Extract provided.
········
What Is a Time and Materials Contract and Is It Right for Me?
Most construction contracts are known as fixed-price contracts, which means the contractor and the property owner have agreed on a fixed price for the work. The price only changes when change orders are signed by both parties. Although fixed-price contracts are the most common type of construction contracts, these agreements aren't appropriate for every type of construction job. The alternative is a time and materials contract.
Knowing the difference between time and materials and fixed-price contracts may become helpful in the future, depending on your property construction needs. Knowing when and why time and materials contracts are helpful can also help you decide if this kind of contract is right for you.
Litchfield Builders has been in business for over 20 years. We help our clients understand the terms of their building projects through transparent billing practices, well-written contracts, and good communication.
Here is everything you need to know about time and materials contracts and if they make sense for your project timeline.
What Is a Time and Materials Contract?
A time and materials contract is a contract that does not list a pre-determined price for a project but instead requires the client to pay for the cost of materials plus an hourly rate for labor and overhead. Time and materials contracts are common under certain circumstances, especially when a client is having an emergency need and does not want to take time to layout the total scope of the job.
Throughout the job, it's up to the contractor to document the work being done as it's taking place, including hours worked and materials purchased. Time and materials contracts are commonly used when disaster strikes and a homeowner or building owner needs fast work done to repair their property.
Benefits of a Time and Materials Contract
Some homeowners and property owners are not comfortable entering into a contract without knowing the final cost. However, there are many benefits of time and materials contracts, including:
- Simplicity. Time and materials contracts are relatively short and clear, easy for all parties involved to follow and understand.
- Work begins quickly. There's little to negotiate or clarify in a time and materials contract, so work can begin quickly once the document has been drafted.
- Flexibility. These contracts enable contractors to do whatever needs to be done to finish the job without having to redefine the scope as situations arise.
To make the time and materials contracts more palatable for some clients, contractors will often give an estimated price before work begins, but both parties understand that the estimate is not the final price.
········
Given data.

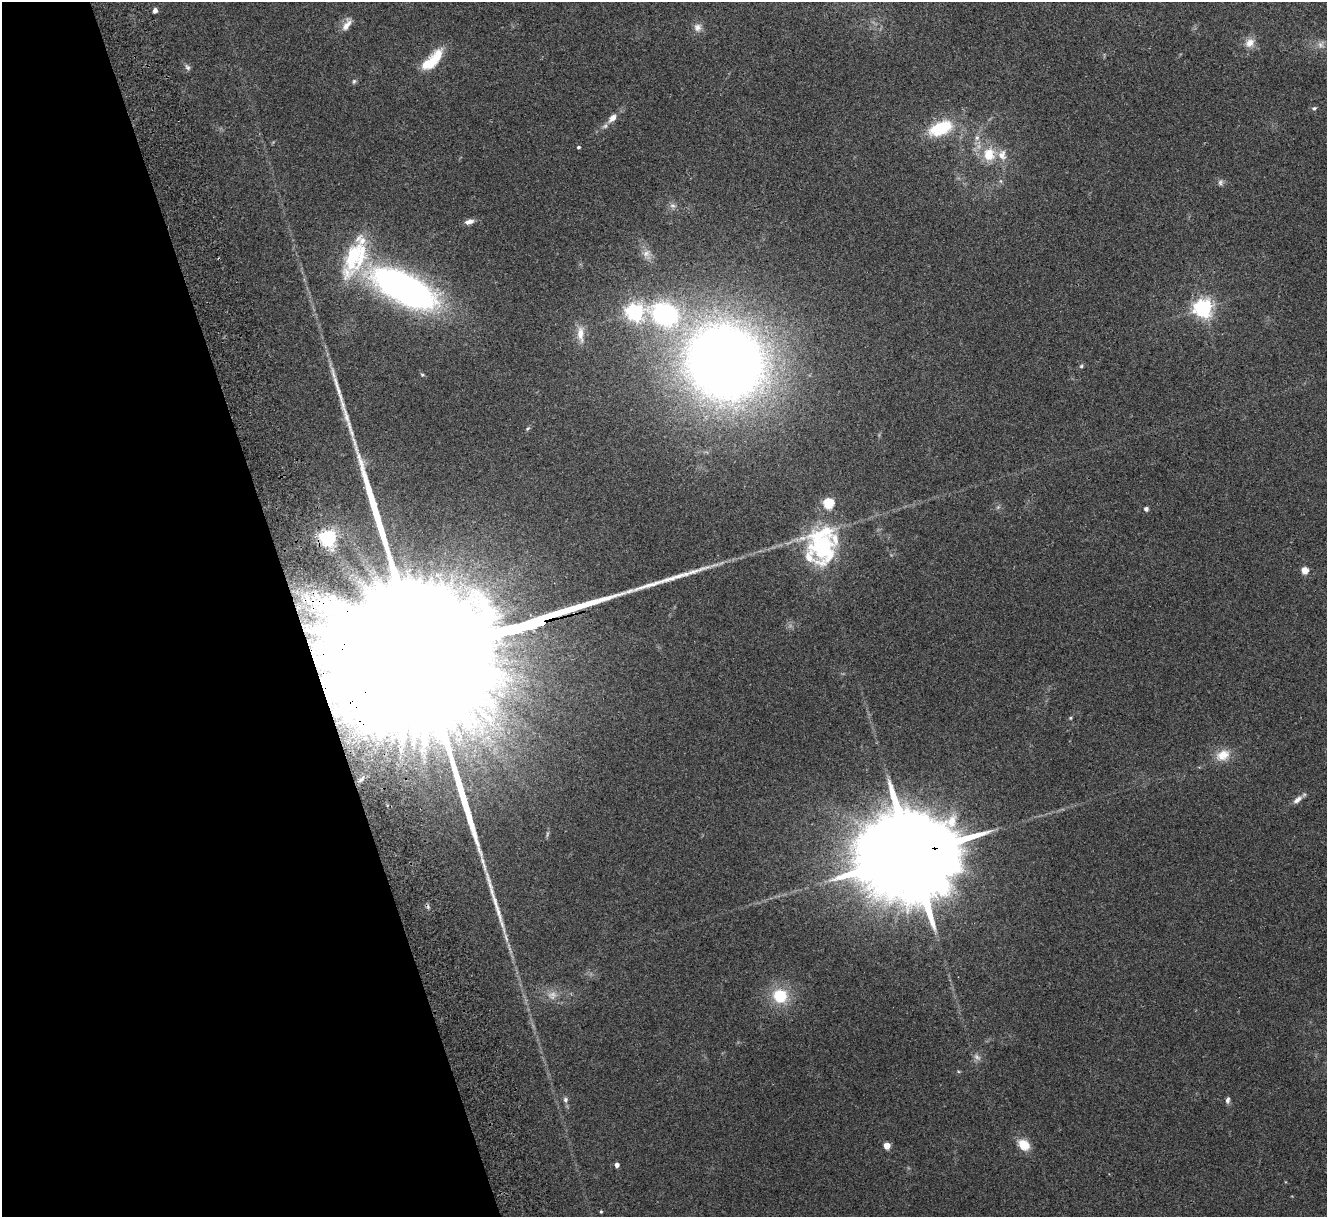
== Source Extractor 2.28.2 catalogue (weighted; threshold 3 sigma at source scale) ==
········
Problem details.
Carry on the article about time and materials contracts, starting right after its final paragraph on contractors giving an estimated price before work begins.

Exercise answer.
Disadvantages of a Time and Materials Contract
The lack of defined scope or a firm final price can make the time and materials contract problematic for some clients. Anyone who signs a time and materials contract must be prepared to pay whatever the job costs. A time and materials contract can bring an increased risk for the client, which means this type of contract is not right for every situation.
When is a T&M Contract Right For You?
Imagine a tree falls on your house, so you hire a contractor to remove the tree and repair the damage. With the tree blocking access to damaged parts of the house, the scope of the job may be difficult to determine. Your contractor could produce a firm bid after doing exploratory inspections, but this would delay the repairs. Knowing the tree must be removed and the house needs to be fixed quickly, you choose to sign a time and materials contract.
Situations like this are fairly common. Trust is especially important when signing a time and materials contract. If you've worked with a contractor in the past or have very good reason to believe that the contractor you've chosen is a trustworthy professional, then a time and materials contract may be appropriate for your job. Contractors usually choose a T&M contract for the following reasons:
- Work needs to begin as soon as possible.
- Defining the scope of the job will unnecessarily delay the work.
A time and materials contract is only appropriate if your budget is flexible. If you have a tight budget, take the time to get a firm bid from a contractor.
Be Smart When Signing a Contract
Signing a contract is an important part of the building and remodeling process. Contracts protect clients, set expectations, prevent disputes and ensure that all parties are on the same page. Read your contract thoroughly before signing, even if you've worked with that contractor in the past. Never hesitate to ask any questions you might have about a contract, and don't sign a contract that you're not comfortable with or feel pressured to sign.
When signing a time and materials contract, it's best if you have an established professional relationship with the contractor. If you're getting your home repaired as a part of an insurance claim, work with your insurance company to get the contract approved. Keep all documentation from your insurance company and the contractor to ensure that the work will be covered.
Get Started Today
Litchfield Builders has a reputation in Connecticut as one of the leading commercial and residential contractors in the state. We'll be happy to answer any questions you have about your contract or your upcoming remodel or renovation. For more information about time and materials contracts, contact Litchfield Builders today for a free consultation to determine whether it is right for you.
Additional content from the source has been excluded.